Don’t we all just hate feeling embarrassed? By the very definition of the emotion, embarrassment due to awkward situations is an uncomfortable and ugly place to be.
Taking the hand of the wrong daddy in the department store as a child, accidentally walking in on someone in the bathroom, or completing an important day only to realize you wore one large earring for the entirety are only samplings of the awkward moments of my life. Over the years I have become quite the pro at handling uncomfortable moments simply due to my inexplicable knack for having them.
Almost weekly I am approached by someone at church who strikes up a conversation about something they somehow think I am privy to. Immediately I feel awkward and out of my element. But I encounter numerous other equally uncomfortable moments on a regular basis, too.
- “Sue Smellfungus is in the hospital again, you know.” Who is Sue Smellfungus and why was she in the hospital to begin with?
- On the telephone: Hi Kay! It’s me. Just tell James I called. I’ll be back in town next week and I’ll drop by then! Whose unfamiliar voice was that? Why did they assume I knew them? and who is coming to my house next week…for what?
- “Did you bring me that book I asked you about?” Who are you and what book did we talk about?
- On Facebook: We had a great time at Josie’s Frozen Yogurt tonight, but we missed Kay Winton Harms! (I had invited all our MOPS moms via FB just a few days before to meet me on Tuesday night at Josie’s. I forgot and sat on my sofa that night wishing I had some ice cream to eat! What a dork!)
- Keep your sense of humor. Laughing at ourselves is so important in such situations. It can bring a little levity to an otherwise tense situation and help us all b r e a t h e.
- Listen. In awkward situations I sometimes race to explain myself or make excuses, but pausing to listen is much smarter. It shows the other person respect and helps us pick up on vital clues we may have previously missed that would help get the situation back on track.
- Ask questions. When someone at church begins rattling off information, assuming I know more than I do, it’s tempting to try to appear as though I do indeed know what they’re talking about. Pride causes me to want to look “in the know,” when indeed I am not.
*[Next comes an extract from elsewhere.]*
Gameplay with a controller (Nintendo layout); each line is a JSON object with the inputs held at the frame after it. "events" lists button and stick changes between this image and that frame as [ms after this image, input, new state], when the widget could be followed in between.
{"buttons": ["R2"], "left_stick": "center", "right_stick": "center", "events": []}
Instead, I’m better off (and so are they) if I just back us up by asking some appropriate questions. In the end this tactic makes less of a fool of me than otherwise.
- Keep the defenses down. For some reason, really awkward moments can cause us to get our backs up in indignation. I suppose it’s a natural reaction to feeling out of control, foolish, or embarrassed. But such defensiveness only makes the situation worse. Humility, on the other hand, always helps ease the tension and embarrassment.
- Shake it off. When the awkward moment has finally passed, chalk it up as an embarrassing moment and move on. Don’t label yourself or the other person or people as awkward, stupid, foolish, or anything else negative. We’re all human and we all have goofy moments. But Satan would have those moments stick to us like glue, pasting us with unfair and unattractive labels. That’s counterproductive.
- Give grace. Learn to give yourself and the other person lots of grace. Grace absorbs the offense and creates an atmosphere in which you can move forward from there.